━━━ Text provided ━━━

Click here for code on how to produce the graph

#load the data on districts' german/non-german vernacular ratio (source in text),
#recode name of districts to postal codes

df_language <- readr::read_csv(here("blog_data", 
"Vienna_primary_schools",
"umgangssprache_deutsch_bezirk_wien.csv")) %>% 
clean_names() %>% 
rename(non_german_perc=x16_17,
district=bezirk,
pupils_total=volksschuler_innen_gesamt,
german_abs=deutsch,
non_german_abs=nicht_deutsch,
non_german_perc_06=x06_jul,
change_16_06=unterschied_in_percent) %>% 
mutate(district_code=case_when(district=="Alsergrund" ~ 9,
district=="Brigittenau" ~ 20,
district=="Donaustadt" ~ 22,
district=="Döbling" ~ 19,
district=="Favoriten" ~ 10,
district=="Floridsdorf" ~ 21,
district=="Hernals" ~ 17,
district=="Hietzing" ~ 13,
district=="Innere Stadt" ~ 1,
district=="Josefstadt" ~ 8,
district=="Landstraße" ~ 3,
district=="Leopoldstadt" ~ 2,
district=="Liesing" ~ 23,
district=="Margareten" ~ 5,
district=="Mariahilf" ~ 6,
district=="Meidling" ~ 12,
district=="Neubau" ~ 7,
district=="Ottakring" ~ 16,
district=="Penzing" ~ 14,
district=="Rudolfsheim-Fünfhaus" ~ 15,
district=="Simmering" ~ 11,
district=="Wieden" ~ 4,
district=="Währing" ~ 18,
TRUE ~ NA_real_))

━━━

## List of tasks
- 1) List the seven new column names that the rename step assigns in the code for Vienna's district language data.
- 2) Please write the next few lines of the code for Vienna's district language data, picking up after its final line.

━━━ Data rows ━━━

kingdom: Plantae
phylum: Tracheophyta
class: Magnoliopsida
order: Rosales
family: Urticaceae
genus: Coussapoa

━━━

## Per-task answers
- 1) non_german_perc, district, pupils_total, german_abs, non_german_abs, non_german_perc_06, change_16_06

- 2)
#merge data
df_share <- df_share %>% 
left_join(., df_language %>% 
select(district_code, district, non_german_perc),
by=c("district_code"))

#produce plot
plot_langauge <- df_share %>% 
mutate(tooltip=paste("ratio: ", scales::percent(n_rel),
"\n",
paste(properties_bezeichnung, properties_str, 
paste0(district_code, ". ", "district"),
sep=", "),
"\n",
properties_erhalter, sep="")) %>% 
filter(school_type_secondary=="matura") %>% 
filter(properties_erhalter=="öffentl.") %>% 
ggplot()+
labs(y="AHS ratio",
title="Relation between AHS ratio and primary school pupils' vernacular",
subtitle=str_wrap("Note that AHS ratio are school level data; 
info on vernacular is district level data. 
Only public schools. Hover over dots to get details.", 
150),
caption=my_caption,
x="% of primary school pupils with non-German vernacular per district")+
geom_jitter_interactive(aes(x=non_german_perc,
y=n_rel,
tooltip=tooltip))+
geom_smooth(aes(x=non_german_perc,
y=n_rel),
method='lm', formula= y~x)+
scale_y_continuous(labels = scales::percent,
minor_breaks = NULL)+
scale_x_continuous(labels=scales::label_percent(scale = 1),
minor_breaks = NULL,
limits=c(0, 100))+
scale_color_paletteer_d("ggsci::default_jama")+
# facet_wrap(vars(properties_erhalter))+
hrbrthemes::theme_ipsum_rc()+
theme(panel.grid.major.y = element_line(linetype="dotted"),
panel.grid.major.x = element_line(linetype="dotted"),
legend.position = "top",
legend.justification = "left",
legend.title = element_blank(),
plot.margin=margin(l=0, t=0.5, b=0.5, unit="cm"),
plot.background=element_rect(fill=bgr_color, color="transparent"),
plot.title = element_text(size = 14, face="bold", margin=margin(b=0, unit="cm")),
plot.title.position = "plot",
plot.subtitle = element_text(size = 12, color = "grey30"),
plot.caption.position = "plot",
plot.caption = element_markdown(color = "grey30", hjust = c(0, 1)))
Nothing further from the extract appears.